A husband and wife will commit to change some habits and commit to more date nights, but they may do little or nothing of the psychological work to build and maintain an emotional, spiritual, physical and psychological connection. Date nights alone don’t make for an improved marriage.

A pastor may make changes to the mission of the church he or she pastors, but may have dealt with little or none of the psychological issues in their own lives that may hamper them from effectively bringing about the change. New mission statements don’t make for a new vision.

A recent college graduate may make the change to move to a new city for a new job, thinking this is the answer to their loneliness and feeling of disconnection, but may do little or nothing in the way of dealing with psychological issues that are at the root of the problems. A change of scenery doesn’t create connection.

Change can come easy, but transitioning will take work. So don’t commit to just changing this year, but commit to transitioning.

Can Social Media Use Be a Hindrance to Effectively Transitioning to Next Stages of Life?


[image by Hawthorne Ave]


Can social media use be a hindrance to effectively transitioning to next stages of life?

I don’t know, but it’s something I’m exploring.

This question was rooted in a conversation I was having a few weeks back with Lars Rood and the parents of seniors who will be heading off to college next year. What we have noticed is that some college students fail to effectively transition into college, and that one possible considerations is that social media use has hindered them from effectively being present, setting down roots in their physical community. Instead, social media tools like Facebook keep them engaged with high school friends in different states in different schools. And that’s a really good thing of course. I wish I had Facebook when I was in college. So though I don’t want to draw a conclusion that failure to transition is a direct causal of social media use (it’s not), I think it does affect our relational and social interactions.

So sometimes, instead of investing in the person in the dorm room next door, they are more concerned with what their friend from high school is doing on Facebook.

Can social media use keep us tied to, or concerned about other things, that instead of not only helping us build relationships with those not physically near us…..it can also have the unintended affect of not allowing us to fully invest in the next stages of our lives? Stages that involve the participation and support of the community around us.

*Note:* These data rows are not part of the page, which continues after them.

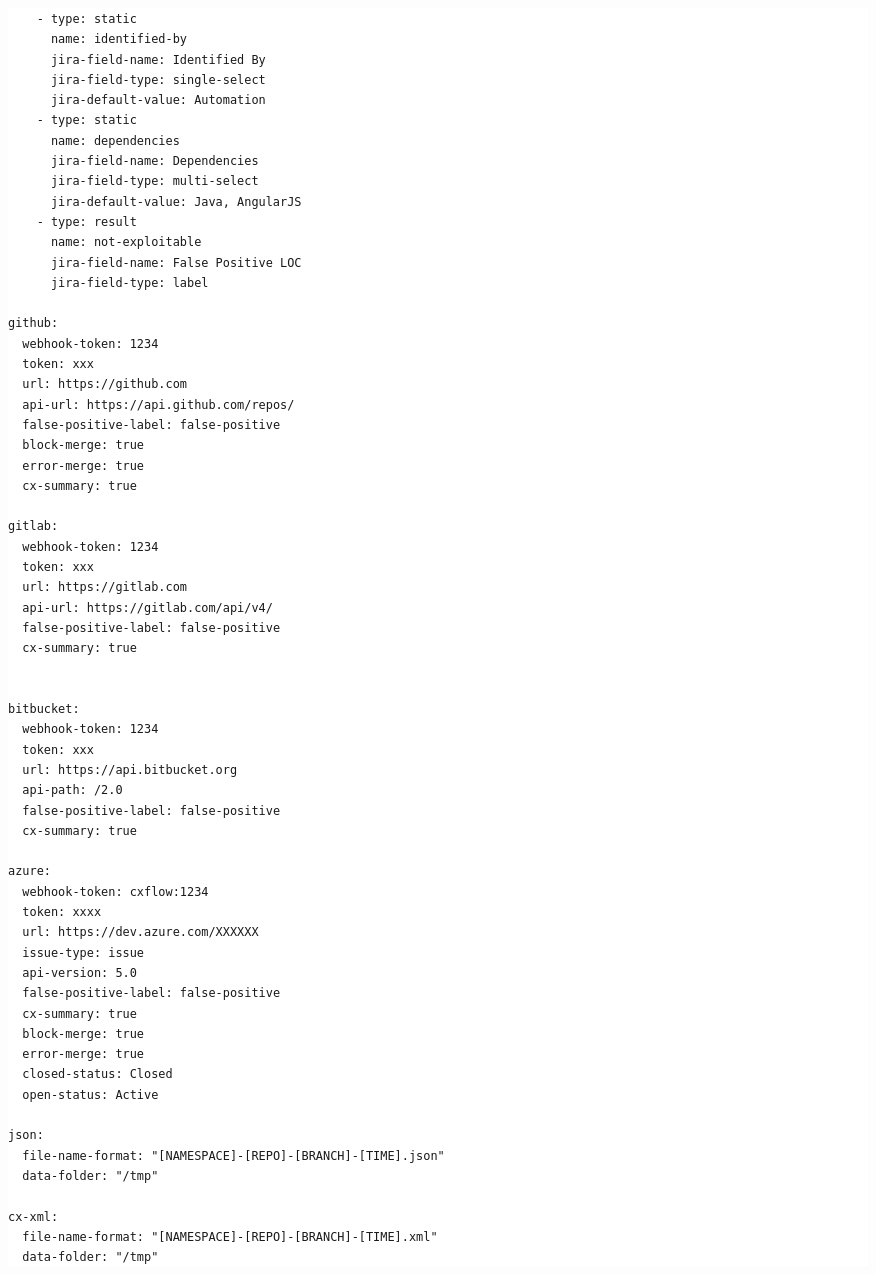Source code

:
```
    - type: static
      name: identified-by
      jira-field-name: Identified By
      jira-field-type: single-select
      jira-default-value: Automation
    - type: static
      name: dependencies
      jira-field-name: Dependencies
      jira-field-type: multi-select
      jira-default-value: Java, AngularJS
    - type: result
      name: not-exploitable
      jira-field-name: False Positive LOC
      jira-field-type: label

github:
  webhook-token: 1234
  token: xxx
  url: https://github.com
  api-url: https://api.github.com/repos/
  false-positive-label: false-positive
  block-merge: true
  error-merge: true
  cx-summary: true

gitlab:
  webhook-token: 1234
  token: xxx
  url: https://gitlab.com
  api-url: https://gitlab.com/api/v4/
  false-positive-label: false-positive
  cx-summary: true


bitbucket:
  webhook-token: 1234
  token: xxx
  url: https://api.bitbucket.org
  api-path: /2.0
  false-positive-label: false-positive
  cx-summary: true

azure:
  webhook-token: cxflow:1234
  token: xxxx
  url: https://dev.azure.com/XXXXXX
  issue-type: issue
  api-version: 5.0
  false-positive-label: false-positive
  cx-summary: true
  block-merge: true
  error-merge: true
  closed-status: Closed
  open-status: Active

json:
  file-name-format: "[NAMESPACE]-[REPO]-[BRANCH]-[TIME].json"
  data-folder: "/tmp"

cx-xml:
  file-name-format: "[NAMESPACE]-[REPO]-[BRANCH]-[TIME].xml"
  data-folder: "/tmp"

```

This question I have is not limited to the high school to college transition either. It could be singlehood to marriage? It’s possible to get married, but with Facebook keep up with all the happenings of our single friends, and very subtly, and subconsciously we can be holding onto that previous stage of our life, not fully embracing the present one. There are other transitions as well, but these two come to mind the quickest.

Transition in its very essence involves a process of transformation, and often transformation requires a leaving of something, and a cleaving onto something else.

Can I properly leave something and transition into something new, if I’m still cleaving to the old?

And social media not only allows great things, and fosters friendships with those we can’t be near, but I wonder if it keeps us cleaving to things, hindering us from fully living in our physical surroundings.

I’m seeking some some clarity…

Remember, I think social media is awesome, but I’m thinking about it’s very nuanced and subtle unintended outcomes it can have on our relational, social interactions.

Thoughts?

Examples of where you agree or disagree with me?